WHAT IS BEING ASKED:
Rewrite the listing below with "Bids" replaced by "Offers", keeping every other line unchanged.

Records from a dataset:
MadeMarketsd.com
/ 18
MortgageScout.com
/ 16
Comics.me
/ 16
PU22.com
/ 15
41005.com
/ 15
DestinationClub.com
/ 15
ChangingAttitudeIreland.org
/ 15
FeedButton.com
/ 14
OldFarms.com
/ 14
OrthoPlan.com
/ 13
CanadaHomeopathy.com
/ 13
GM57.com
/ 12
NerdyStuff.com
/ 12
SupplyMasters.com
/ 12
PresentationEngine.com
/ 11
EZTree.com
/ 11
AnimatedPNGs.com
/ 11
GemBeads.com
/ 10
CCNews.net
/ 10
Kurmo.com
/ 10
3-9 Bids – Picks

SOLUTION:
MadeMarketsd.com
/ 18
MortgageScout.com
/ 16
Comics.me
/ 16
PU22.com
/ 15
41005.com
/ 15
DestinationClub.com
/ 15
ChangingAttitudeIreland.org
/ 15
FeedButton.com
/ 14
OldFarms.com
/ 14
OrthoPlan.com
/ 13
CanadaHomeopathy.com
/ 13
GM57.com
/ 12
NerdyStuff.com
/ 12
SupplyMasters.com
/ 12
PresentationEngine.com
/ 11
EZTree.com
/ 11
AnimatedPNGs.com
/ 11
GemBeads.com
/ 10
CCNews.net
/ 10
Kurmo.com
/ 10
3-9 Offers – Picks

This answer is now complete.